From the entries below, copy verbatim the run of lines that opens with the line containing "common name: Mockernut hickory" and closes with the line containing "family: Paridae", including both of those lines. Output only those lines.

▼

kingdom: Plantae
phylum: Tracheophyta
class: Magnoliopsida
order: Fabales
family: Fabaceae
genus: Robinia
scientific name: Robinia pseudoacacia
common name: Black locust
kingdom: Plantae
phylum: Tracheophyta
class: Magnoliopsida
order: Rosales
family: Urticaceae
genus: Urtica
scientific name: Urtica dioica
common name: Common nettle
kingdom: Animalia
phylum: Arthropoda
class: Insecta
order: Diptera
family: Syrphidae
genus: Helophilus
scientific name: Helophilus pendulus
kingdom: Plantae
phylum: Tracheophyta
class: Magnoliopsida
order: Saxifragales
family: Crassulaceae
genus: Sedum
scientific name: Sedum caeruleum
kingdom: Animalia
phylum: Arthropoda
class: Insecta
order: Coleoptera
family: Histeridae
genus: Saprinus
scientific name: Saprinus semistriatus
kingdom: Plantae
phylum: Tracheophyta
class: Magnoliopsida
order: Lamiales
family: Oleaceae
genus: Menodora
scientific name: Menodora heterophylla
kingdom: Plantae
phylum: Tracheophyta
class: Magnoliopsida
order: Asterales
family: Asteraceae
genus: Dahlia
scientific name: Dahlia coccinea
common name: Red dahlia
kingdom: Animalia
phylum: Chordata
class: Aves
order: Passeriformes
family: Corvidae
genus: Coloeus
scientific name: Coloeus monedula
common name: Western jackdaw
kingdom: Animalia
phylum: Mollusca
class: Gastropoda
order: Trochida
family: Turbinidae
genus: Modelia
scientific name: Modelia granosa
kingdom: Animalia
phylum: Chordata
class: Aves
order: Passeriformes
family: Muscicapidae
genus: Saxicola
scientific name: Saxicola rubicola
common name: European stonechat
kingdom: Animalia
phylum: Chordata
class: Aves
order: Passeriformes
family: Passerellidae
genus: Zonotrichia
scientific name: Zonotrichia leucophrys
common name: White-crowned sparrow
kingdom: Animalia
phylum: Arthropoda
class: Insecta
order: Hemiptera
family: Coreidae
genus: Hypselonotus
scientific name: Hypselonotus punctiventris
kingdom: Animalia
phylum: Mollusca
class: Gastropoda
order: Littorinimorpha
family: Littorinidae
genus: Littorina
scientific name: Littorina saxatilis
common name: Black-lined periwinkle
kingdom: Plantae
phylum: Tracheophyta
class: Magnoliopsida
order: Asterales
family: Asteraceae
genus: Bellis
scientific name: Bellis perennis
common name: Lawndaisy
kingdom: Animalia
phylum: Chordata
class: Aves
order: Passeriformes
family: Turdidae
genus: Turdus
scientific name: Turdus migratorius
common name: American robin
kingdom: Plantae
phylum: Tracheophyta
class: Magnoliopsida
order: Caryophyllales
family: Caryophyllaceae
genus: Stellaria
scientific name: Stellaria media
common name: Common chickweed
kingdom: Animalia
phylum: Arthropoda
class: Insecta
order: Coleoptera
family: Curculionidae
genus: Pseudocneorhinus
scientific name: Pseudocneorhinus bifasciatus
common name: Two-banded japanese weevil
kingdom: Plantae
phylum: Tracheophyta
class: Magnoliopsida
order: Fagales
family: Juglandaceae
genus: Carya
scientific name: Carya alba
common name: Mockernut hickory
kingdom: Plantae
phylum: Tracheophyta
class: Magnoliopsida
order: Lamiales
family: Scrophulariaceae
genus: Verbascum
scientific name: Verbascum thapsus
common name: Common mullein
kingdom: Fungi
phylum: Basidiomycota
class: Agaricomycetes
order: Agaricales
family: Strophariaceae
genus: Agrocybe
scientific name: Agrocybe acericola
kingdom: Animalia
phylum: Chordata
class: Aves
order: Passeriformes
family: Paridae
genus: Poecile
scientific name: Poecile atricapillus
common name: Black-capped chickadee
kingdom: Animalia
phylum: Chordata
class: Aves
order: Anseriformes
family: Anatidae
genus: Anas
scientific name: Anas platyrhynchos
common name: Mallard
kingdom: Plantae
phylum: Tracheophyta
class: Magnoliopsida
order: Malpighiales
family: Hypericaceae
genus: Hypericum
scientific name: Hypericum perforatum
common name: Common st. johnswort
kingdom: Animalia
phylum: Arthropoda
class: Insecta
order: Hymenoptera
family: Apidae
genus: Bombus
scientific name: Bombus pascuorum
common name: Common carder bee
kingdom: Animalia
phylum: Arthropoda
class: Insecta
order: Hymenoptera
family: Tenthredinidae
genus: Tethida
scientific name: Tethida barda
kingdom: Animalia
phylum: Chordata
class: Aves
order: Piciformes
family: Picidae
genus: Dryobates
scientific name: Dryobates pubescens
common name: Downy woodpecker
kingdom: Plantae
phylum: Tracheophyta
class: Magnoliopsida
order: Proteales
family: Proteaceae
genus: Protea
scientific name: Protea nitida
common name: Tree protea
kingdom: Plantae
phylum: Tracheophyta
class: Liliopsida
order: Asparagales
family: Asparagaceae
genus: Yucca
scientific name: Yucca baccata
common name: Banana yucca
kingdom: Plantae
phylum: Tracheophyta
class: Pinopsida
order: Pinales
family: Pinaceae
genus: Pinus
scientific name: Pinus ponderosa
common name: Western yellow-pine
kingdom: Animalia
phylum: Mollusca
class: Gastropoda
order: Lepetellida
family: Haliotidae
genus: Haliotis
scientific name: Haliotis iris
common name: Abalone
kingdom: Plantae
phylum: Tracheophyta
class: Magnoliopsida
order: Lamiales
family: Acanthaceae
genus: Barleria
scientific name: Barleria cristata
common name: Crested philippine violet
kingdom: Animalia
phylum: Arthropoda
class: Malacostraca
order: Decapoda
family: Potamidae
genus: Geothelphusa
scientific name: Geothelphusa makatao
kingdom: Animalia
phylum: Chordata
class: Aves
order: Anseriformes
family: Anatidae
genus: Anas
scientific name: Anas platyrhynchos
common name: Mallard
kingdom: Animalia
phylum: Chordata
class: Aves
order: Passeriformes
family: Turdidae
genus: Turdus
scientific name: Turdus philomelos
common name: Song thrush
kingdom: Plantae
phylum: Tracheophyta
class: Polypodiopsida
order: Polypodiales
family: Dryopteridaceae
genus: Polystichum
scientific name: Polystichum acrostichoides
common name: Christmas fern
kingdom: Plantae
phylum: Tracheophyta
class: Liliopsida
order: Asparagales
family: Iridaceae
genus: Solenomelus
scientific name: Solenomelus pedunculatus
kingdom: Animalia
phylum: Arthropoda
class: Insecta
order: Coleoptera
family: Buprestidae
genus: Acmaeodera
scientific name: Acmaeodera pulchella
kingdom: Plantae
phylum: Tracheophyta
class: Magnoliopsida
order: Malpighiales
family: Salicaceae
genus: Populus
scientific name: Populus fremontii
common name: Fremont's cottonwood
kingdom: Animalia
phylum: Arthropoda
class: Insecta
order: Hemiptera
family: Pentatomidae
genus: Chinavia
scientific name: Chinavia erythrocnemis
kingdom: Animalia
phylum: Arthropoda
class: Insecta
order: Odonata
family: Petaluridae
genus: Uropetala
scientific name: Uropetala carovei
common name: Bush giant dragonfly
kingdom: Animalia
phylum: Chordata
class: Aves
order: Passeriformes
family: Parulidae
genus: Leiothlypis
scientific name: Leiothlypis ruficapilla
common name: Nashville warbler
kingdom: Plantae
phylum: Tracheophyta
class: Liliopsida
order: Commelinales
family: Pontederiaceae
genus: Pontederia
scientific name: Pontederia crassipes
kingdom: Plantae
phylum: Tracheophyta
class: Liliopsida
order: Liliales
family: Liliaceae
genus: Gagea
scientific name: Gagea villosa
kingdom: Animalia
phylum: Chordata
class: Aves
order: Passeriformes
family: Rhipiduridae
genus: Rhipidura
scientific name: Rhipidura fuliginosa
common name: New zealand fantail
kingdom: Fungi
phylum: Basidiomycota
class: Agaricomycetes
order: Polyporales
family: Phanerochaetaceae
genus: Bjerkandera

▲

Task result:
common name: Mockernut hickory
kingdom: Plantae
phylum: Tracheophyta
class: Magnoliopsida
order: Lamiales
family: Scrophulariaceae
genus: Verbascum
scientific name: Verbascum thapsus
common name: Common mullein
kingdom: Fungi
phylum: Basidiomycota
class: Agaricomycetes
order: Agaricales
family: Strophariaceae
genus: Agrocybe
scientific name: Agrocybe acericola
kingdom: Animalia
phylum: Chordata
class: Aves
order: Passeriformes
family: Paridae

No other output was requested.